We had scheduled fifteen-minute breaks every few hours. At one of the breaks, four of the union regulars (the nonunion guys like me were called “casuals”) paid me a visit. They told me I was working too hard—too fast—and that I needed to slow down. I was confused. I explained that the foreman was up my ass already to speed it up. The regular who’d been appointed spokesman said, “Fuck him. We run this place. You need to slow down or we’re going to have a problem. We gotta work here every damn day, you motherfuckers come in a few times a month. You work fast, it makes us look bad. That shit can’t happen, understand? It’s not your fault, but it is your problem. Slow. The. Fuck. Down. That’s it.”
Message received. I slowed the fuck down. I tried to set a pace so that the union guys and the foreman were both only mildly upset with me at all times. I cut it right down the middle.

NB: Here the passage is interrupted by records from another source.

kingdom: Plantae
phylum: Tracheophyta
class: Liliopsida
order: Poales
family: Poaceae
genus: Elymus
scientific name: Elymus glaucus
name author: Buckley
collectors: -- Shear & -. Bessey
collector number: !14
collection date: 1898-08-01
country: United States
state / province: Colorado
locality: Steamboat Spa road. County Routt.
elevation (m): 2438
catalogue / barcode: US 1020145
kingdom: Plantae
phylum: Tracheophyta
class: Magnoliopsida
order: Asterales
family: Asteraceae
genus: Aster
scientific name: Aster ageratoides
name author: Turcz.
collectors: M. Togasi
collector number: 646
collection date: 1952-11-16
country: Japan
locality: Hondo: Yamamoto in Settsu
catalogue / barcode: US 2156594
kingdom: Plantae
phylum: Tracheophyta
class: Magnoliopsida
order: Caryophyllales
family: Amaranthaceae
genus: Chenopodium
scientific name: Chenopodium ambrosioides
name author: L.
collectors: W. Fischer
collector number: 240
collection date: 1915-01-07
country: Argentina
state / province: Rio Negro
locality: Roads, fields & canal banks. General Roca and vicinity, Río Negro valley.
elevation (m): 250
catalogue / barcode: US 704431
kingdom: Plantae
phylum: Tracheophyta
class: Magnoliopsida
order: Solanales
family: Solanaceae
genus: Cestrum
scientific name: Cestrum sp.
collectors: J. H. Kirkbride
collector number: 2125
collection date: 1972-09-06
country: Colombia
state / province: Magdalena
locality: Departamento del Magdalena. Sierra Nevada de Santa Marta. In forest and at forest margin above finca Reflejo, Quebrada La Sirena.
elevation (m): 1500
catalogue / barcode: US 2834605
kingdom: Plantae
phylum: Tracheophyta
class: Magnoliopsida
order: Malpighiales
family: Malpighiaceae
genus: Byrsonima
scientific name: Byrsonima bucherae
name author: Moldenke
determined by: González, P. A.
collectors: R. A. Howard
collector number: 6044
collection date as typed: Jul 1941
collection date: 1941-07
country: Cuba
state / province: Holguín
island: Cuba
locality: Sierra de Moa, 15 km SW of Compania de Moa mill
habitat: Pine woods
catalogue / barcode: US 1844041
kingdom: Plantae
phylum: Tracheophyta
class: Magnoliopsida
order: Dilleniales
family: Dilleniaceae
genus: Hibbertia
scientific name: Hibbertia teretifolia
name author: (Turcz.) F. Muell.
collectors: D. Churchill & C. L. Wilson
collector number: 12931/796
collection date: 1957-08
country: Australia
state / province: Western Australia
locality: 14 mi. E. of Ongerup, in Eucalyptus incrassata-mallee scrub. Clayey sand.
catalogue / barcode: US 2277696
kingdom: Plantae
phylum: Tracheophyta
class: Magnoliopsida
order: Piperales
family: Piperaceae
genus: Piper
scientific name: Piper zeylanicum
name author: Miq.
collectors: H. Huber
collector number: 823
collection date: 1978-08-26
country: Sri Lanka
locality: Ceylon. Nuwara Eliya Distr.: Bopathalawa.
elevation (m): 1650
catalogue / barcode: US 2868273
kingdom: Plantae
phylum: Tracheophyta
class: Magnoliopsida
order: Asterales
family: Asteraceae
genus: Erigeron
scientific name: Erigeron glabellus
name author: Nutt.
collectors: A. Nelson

“Cranston, get moving!” I learned to endure the foreman’s yelling. “High and tight! High and tight!” That’s how he wanted the cargo loaded. Fill every space. That job is where I learned how to load my dishwasher: high and tight. To this day, I’m the loader of my dishwasher. Please don’t do it. I’ll just redo it.
A lot of actors worked as Roadway casuals because of the pay. I remember working with Andy Garcia. I knew him only in passing. We were all so tired; it’s not like any of us had a lot of energy to make friends. Besides, we were all covered up: steel-toed boots, jeans, hooded sweatshirt, gloves, and a bandanna to cover our ears, noses, and mouths from the swirling dirt and cardboard dust. All you saw were a guy’s eyes. And some guys even wore clear plastic glasses to shield their eyes.
Somewhere beneath all that protective gear, I was elsewhere. They got my body, but I wasn’t going to let them get my mind or soul. I think if I hadn’t been absolutely determined to be an actor, I wouldn’t have made it through. But I was determined.
CRANSTON! When the foreman yelled, I acknowledged I heard him. I nodded, but I didn’t let him in. I just kept repeating a few lines from my inner script. I kept saying to myself: One day I will be able to call myself an actor. Not a part-time actor, but a real actor. One day. One day. One day.
I would fantasize: there’s me driving onto a studio lot; there’s me breaking down the beats of a scene on stage. I was cold and I was getting yelled at, and the energy of many of the guys was a dark energy. Most of those guys hated their jobs, and probably hated their lives. It would be so easy to be sucked into that despair. But I didn’t allow that to come inside. It wasn’t welcome. I wasn’t going to let them clutter my brain. I had something real to hold on to.